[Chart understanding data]
# # # #
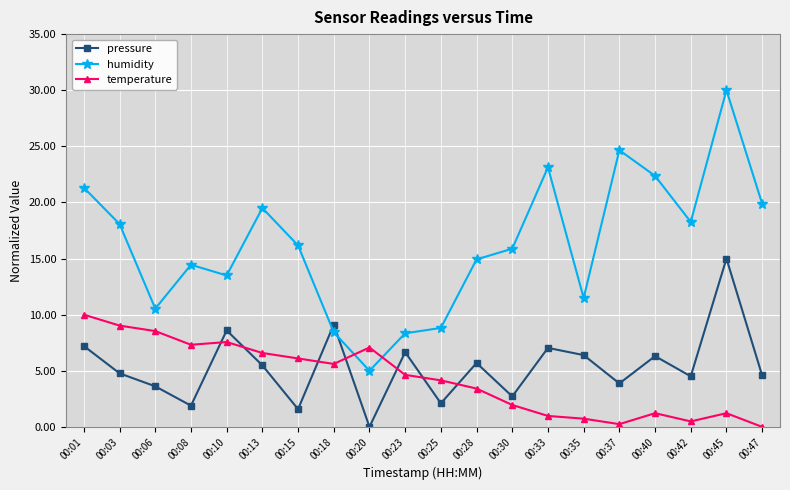

What is the difference between the maximum and second lowest values in the pressure series?

13.4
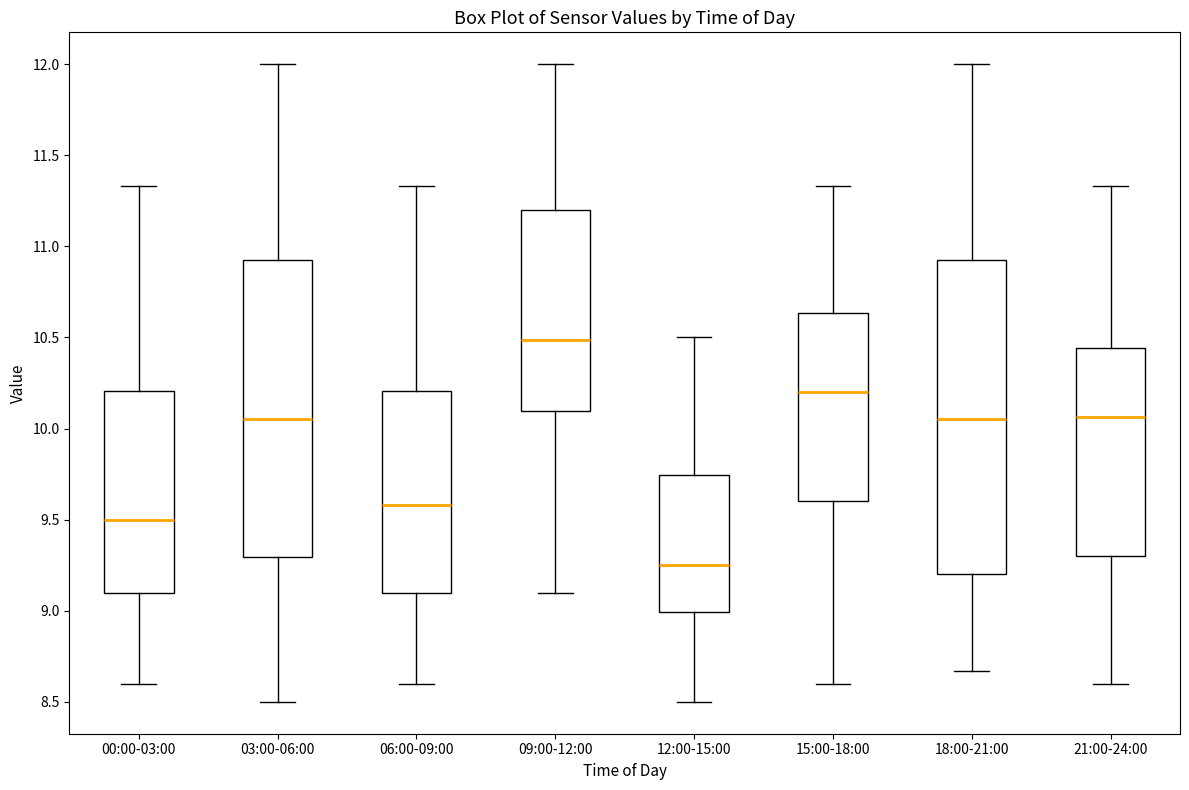

Where does the lower whisker of the box for 12:00-15:00 end on the y-axis? The values are not printed on the chart, so give them approximately, as read against the axis.

8.50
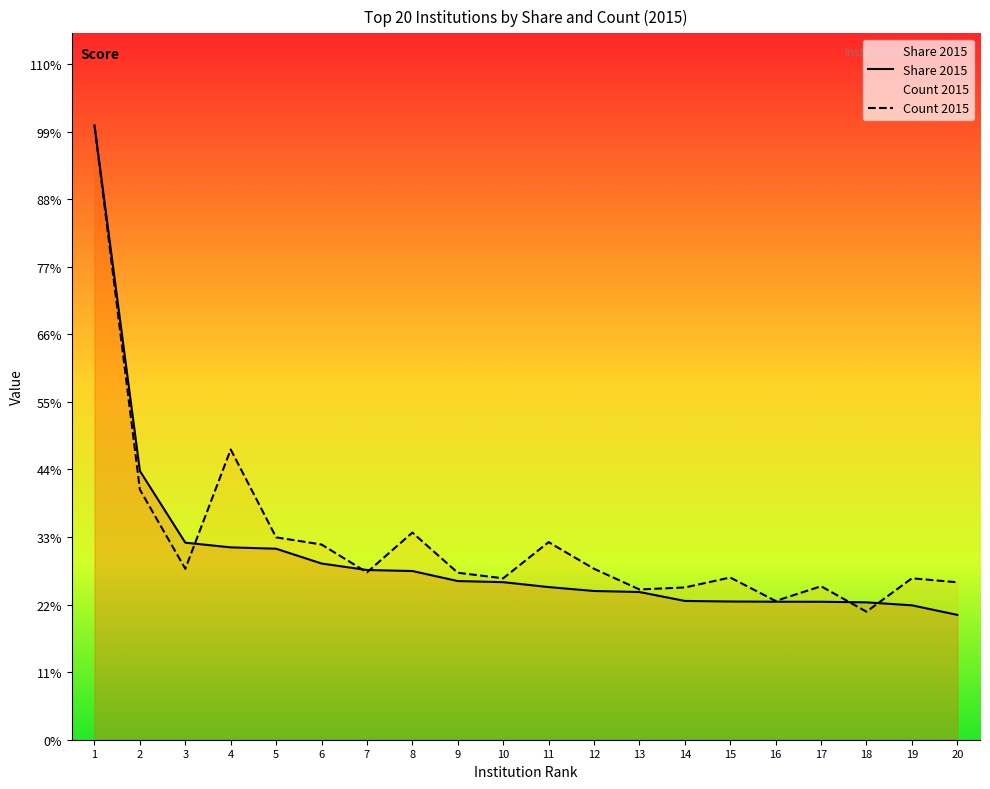

Reading left to right, what are all the values shown in this chart?

Share 2015: 640.3	280.2	205.4	200.5	199.1	183.7	176.9	175.9	165.4	164.2	159.1	155.1	154.0	144.7	144.1	143.9	143.8	143.2	140.1	130.2
Count 2015: 640.3	260.7	178.2	302.6	211.0	203.5	174.5	215.9	174.1	168.3	206.0	178.2	156.7	158.7	169.1	144.6	160.0	133.5	168.3	164.1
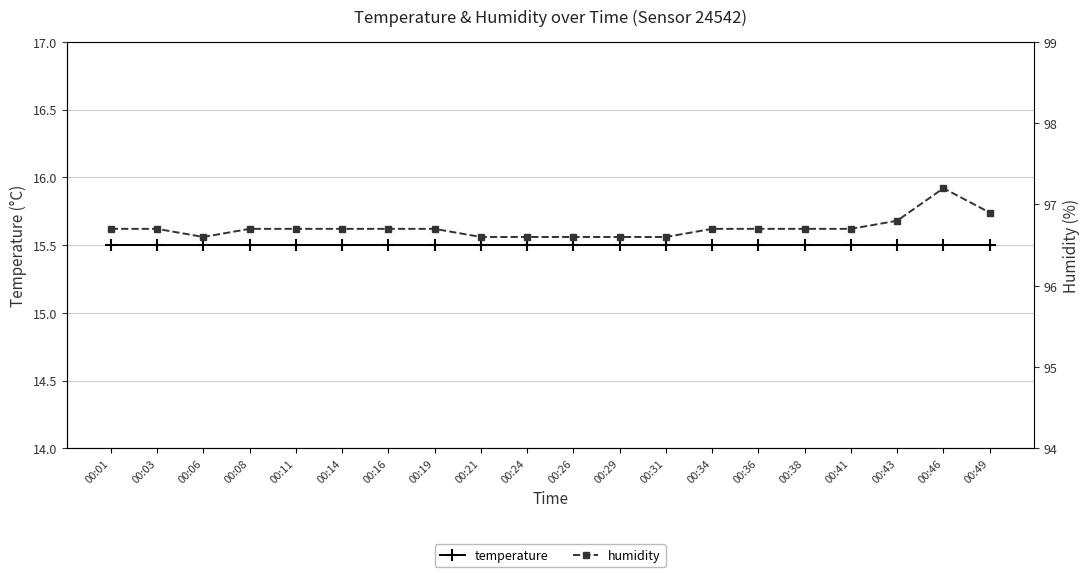

What is the total value across all series at 00:41?

112.2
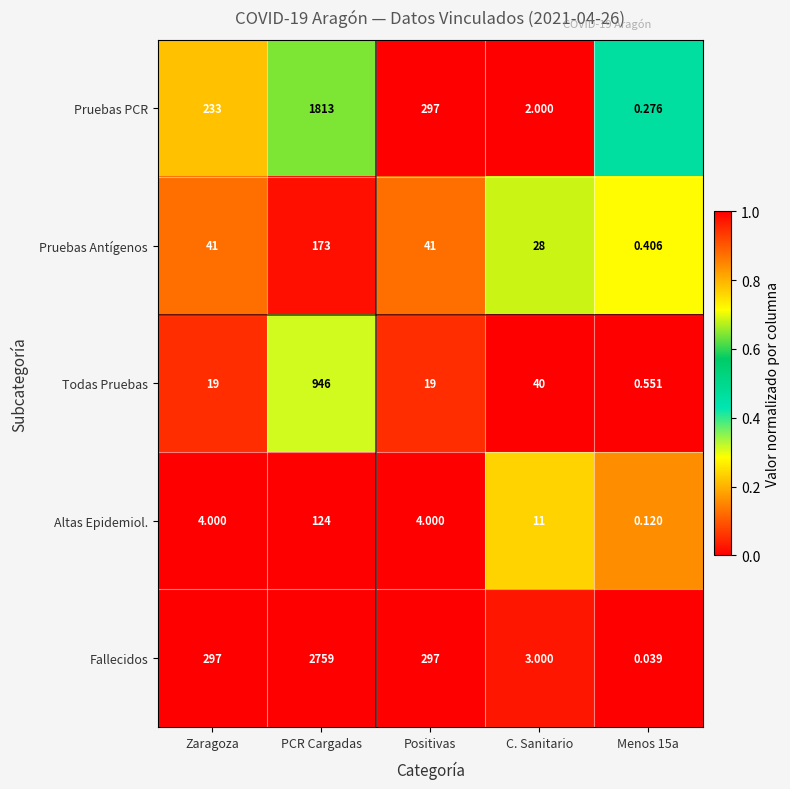

At which label is Altas Epidemiol. closest to 62?

C. Sanitario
# # # #
Arrange the lines of all the records above as a numbered list, leaving out the blank lines and the pictures.

ANSWER BOX:
1. What is the difference between the maximum and second lowest values in the pressure series?
2. 13.4
3. Where does the lower whisker of the box for 12:00-15:00 end on the y-axis? The values are not printed on the chart, so give them approximately, as read against the axis.
4. 8.50
5. Reading left to right, what are all the values shown in this chart?
6. Share 2015: 640.3	280.2	205.4	200.5	199.1	183.7	176.9	175.9	165.4	164.2	159.1	155.1	154.0	144.7	144.1	143.9	143.8	143.2	140.1	130.2
7. Count 2015: 640.3	260.7	178.2	302.6	211.0	203.5	174.5	215.9	174.1	168.3	206.0	178.2	156.7	158.7	169.1	144.6	160.0	133.5	168.3	164.1
8. What is the total value across all series at 00:41?
9. 112.2
10. At which label is Altas Epidemiol. closest to 62?
11. C. Sanitario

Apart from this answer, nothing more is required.